Mas também podem ser paralelismos, em que se repete alguma coisa com
pequenas diferenças. Nesta antologia temos um belo exemplo desse recurso, de
Gonçalves Dias, na "Canção do exílio". Mas poesia não é só aquilo que rima,
tem sílabas contadas, musicalidade ou um esquema definido de composição.
Grande parte da poesia moderna, por exemplo, é bem mais livre em relação a
todos esses procedimentos. E nem por isso deixa de ser poesia. É que não é só a
forma que importa, mas principalmente a maneira de ver as coisas. Um modo
diferente do comum.

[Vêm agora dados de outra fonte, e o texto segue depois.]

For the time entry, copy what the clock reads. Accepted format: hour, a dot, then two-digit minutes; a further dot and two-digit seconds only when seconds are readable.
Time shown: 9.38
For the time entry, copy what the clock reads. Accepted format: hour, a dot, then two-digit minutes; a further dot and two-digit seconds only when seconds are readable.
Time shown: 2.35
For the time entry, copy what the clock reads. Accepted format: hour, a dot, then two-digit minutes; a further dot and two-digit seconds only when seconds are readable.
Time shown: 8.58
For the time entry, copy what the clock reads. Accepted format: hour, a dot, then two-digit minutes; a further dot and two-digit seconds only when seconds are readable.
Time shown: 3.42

Como se o mundo estivesse sendo visto pela primeira vez,
de um modo novo. Nesse sentido, os poetas muitas vezes fazem a gente se
lembrar de crianças brincando e descobrindo as coisas. Como se a própria
linguagem fosse um brinquedo e as palavras pudessem ser reviradas pelo avesso.

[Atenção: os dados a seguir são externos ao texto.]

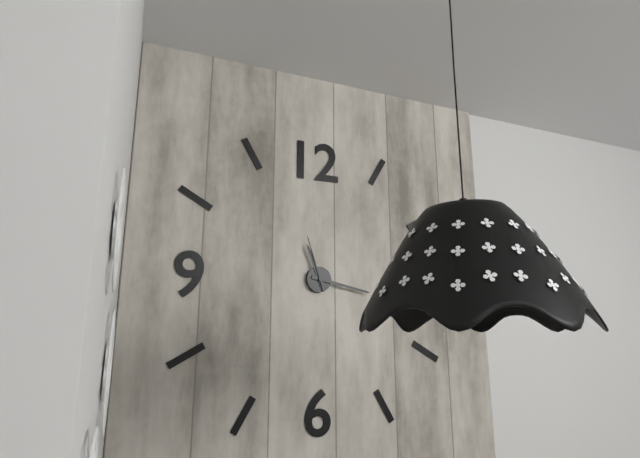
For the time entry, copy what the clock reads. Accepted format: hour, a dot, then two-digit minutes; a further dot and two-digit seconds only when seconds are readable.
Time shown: 11.17.57
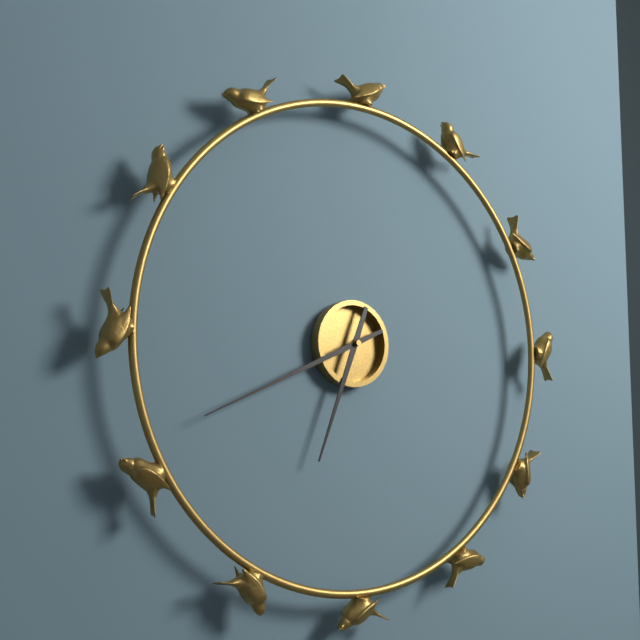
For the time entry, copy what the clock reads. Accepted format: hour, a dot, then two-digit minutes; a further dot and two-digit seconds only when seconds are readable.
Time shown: 6.41
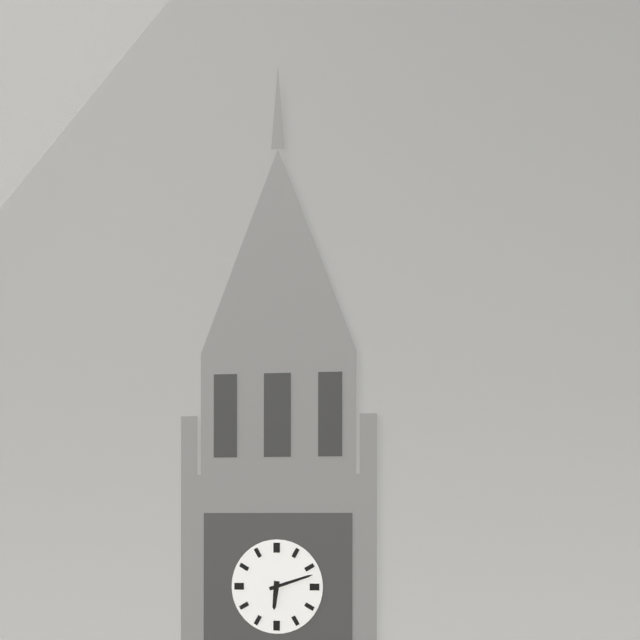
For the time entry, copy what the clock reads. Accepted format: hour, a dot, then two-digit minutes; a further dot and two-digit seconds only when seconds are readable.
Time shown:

O modo poético de ver o mundo, deslumbrado e inventador de novidades, acaba
muitas vezes comparando uma coisa com outra. A gente bem que pode imaginar
como isso foi acontecendo com os primeiros poetas. Imaginemos, por exemplo,
que um homem primitivo sai para caçar, vai parar num lugar da floresta em que
nunca tiinha estado e lá descansa debaixo de uma árvore desconhecida, toda
coberta de flores alaranjadas e avermelhadas. Ele pode ficar olhando, achar
lindo, e pensar que aquelas cores lembram um pôr-do-sol. Então, volta para a
tribo e, de noite, conversando com os amigos, faz uma comparação e conta aos
outros: Vi uma árvore colorida como o céu quando o sol se põe. Mas, no dia
seguinte, resolve convidar alguém para ir com ele até lá, e chama para ver de
perto a árvore do pôr-do-sol. Nesse caso, ele já não está mais comparando e
dizendo que é parecido, ou que uma coisa é como a outra, mas já usa uma
imagem, utilizando a linguagem de um modo muito mais direto e econômico.

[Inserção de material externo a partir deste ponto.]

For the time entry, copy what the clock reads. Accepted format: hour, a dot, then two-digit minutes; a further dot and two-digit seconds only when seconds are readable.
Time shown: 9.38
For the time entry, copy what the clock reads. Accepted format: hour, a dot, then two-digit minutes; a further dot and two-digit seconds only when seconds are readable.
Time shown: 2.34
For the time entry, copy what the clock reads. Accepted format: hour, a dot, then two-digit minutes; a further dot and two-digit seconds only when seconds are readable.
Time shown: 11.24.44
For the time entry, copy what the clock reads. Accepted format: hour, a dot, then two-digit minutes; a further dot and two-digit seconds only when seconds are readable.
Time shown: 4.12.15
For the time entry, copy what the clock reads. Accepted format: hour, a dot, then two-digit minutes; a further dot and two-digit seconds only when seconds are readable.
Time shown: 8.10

Porém, ainda pode ir mais além e, depois, contar uma história ou fazer uma
canção em que diga que se sentou à sombra do pôr-do-sol, ou que o sol pousou
no alto da floresta para descansar antes de ir embora. Ou se desviar ainda mais e
dizer que a fogueira, em torno da qual todos se reúnem à noite, é uma flor do sol
brotada do chão. E, nesses casos, nosso amigo só estará falando da impressão
que a planta lhe deu, mas já nem se preocupa mais com aquele objeto real que
ele viu - a árvore nem está sendo mencionada de forma direta na frase. Desse
modo, ele já está em pleno território poético, já deixou para trás a comparação e
a imagem e está usando um outro recurso da linguagem que se chama metáfora.
Quer dizer, transportou o sentido de um objeto concreto para um simbólico e só
se ocupa do símbolo. Para muita gente, esse mecanismo imaginário da metáfora
é a verdadeira marca registrada da poesia. Alguém que consiga criar boas
metáforas já tem meio caminho andado para ser um poeta. Não precisa nem
rimar e contar as sílabas - se viver numa época que não faça questão dessas
coisas. Mas nem sempre se aceitou toda essa liberdade em poesia. Por isso, vale
a pena a gente situar um pouco os nossos poetas escolhidos, e tentar entender
como eram as idéias sobre literatura no tempo em que eles viveram.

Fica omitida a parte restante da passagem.